Lines from the listing that hold the string "KiCad" are what you should return.

BEGIN

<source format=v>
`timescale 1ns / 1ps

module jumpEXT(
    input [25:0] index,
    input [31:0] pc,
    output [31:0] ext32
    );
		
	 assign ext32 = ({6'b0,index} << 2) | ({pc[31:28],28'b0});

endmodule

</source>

END
BEGIN

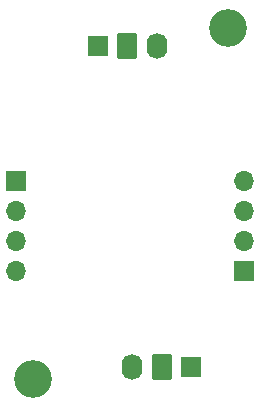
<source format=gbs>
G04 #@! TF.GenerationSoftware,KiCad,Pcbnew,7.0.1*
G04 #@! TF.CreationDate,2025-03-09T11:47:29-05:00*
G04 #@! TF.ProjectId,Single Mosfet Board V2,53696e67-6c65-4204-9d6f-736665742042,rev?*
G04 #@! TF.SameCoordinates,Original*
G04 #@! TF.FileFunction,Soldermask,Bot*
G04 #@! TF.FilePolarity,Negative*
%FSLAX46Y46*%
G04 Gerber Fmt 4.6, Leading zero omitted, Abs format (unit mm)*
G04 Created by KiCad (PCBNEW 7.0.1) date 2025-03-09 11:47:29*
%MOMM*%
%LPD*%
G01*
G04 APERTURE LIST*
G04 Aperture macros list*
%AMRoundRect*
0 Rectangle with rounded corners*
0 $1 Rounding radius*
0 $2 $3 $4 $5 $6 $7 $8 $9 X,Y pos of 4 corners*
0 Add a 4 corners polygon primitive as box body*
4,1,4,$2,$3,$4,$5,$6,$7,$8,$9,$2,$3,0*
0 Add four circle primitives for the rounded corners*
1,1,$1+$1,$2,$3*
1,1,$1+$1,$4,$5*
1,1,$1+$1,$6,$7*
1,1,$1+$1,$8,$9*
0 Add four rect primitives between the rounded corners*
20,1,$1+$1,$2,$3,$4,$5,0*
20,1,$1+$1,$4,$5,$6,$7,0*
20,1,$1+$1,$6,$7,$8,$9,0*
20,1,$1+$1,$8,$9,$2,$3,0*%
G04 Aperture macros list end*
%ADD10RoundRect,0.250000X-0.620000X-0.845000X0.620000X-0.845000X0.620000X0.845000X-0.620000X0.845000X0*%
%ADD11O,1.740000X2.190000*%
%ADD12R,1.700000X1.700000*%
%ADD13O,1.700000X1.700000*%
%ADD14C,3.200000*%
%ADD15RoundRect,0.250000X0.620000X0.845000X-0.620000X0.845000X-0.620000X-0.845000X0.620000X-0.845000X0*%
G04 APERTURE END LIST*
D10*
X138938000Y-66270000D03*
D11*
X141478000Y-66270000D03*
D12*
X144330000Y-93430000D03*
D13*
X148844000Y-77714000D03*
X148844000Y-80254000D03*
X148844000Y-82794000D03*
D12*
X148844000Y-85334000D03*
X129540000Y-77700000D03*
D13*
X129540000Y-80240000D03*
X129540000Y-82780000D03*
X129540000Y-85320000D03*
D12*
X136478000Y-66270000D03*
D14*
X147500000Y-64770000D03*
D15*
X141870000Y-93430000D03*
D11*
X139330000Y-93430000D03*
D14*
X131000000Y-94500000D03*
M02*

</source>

END
BEGIN

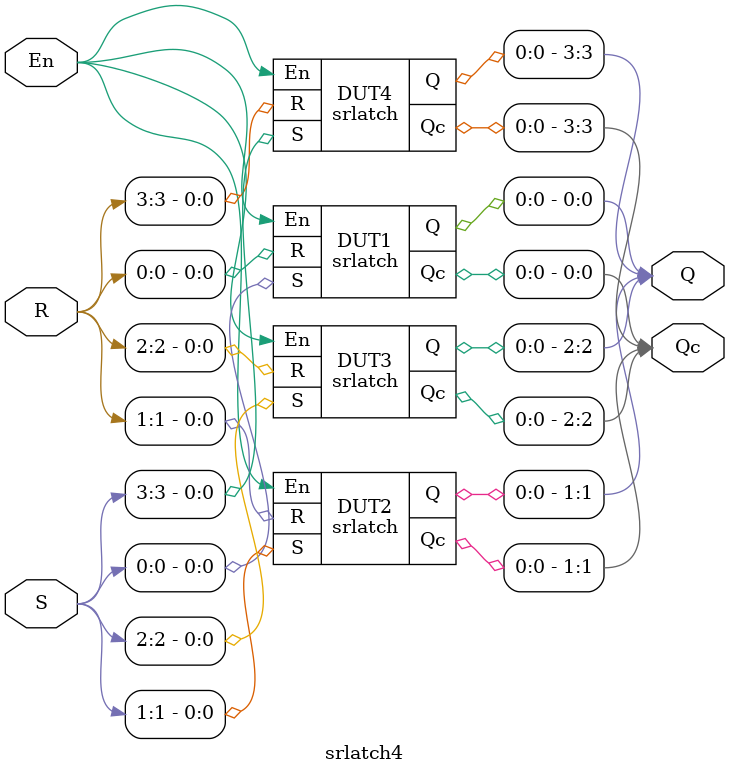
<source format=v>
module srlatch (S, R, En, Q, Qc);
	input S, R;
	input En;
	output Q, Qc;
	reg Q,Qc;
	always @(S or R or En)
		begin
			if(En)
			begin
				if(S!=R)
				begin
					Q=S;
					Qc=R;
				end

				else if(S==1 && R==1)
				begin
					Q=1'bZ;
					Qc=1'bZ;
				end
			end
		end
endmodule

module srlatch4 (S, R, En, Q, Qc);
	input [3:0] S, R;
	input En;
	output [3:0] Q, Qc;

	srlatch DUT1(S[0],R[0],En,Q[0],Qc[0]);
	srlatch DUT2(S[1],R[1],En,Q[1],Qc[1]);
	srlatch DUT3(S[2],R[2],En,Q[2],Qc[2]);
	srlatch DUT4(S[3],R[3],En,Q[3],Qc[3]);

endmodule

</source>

END

| Written answer |
G04 #@! TF.GenerationSoftware,KiCad,Pcbnew,7.0.1*
G04 Created by KiCad (PCBNEW 7.0.1) date 2025-03-09 11:47:29*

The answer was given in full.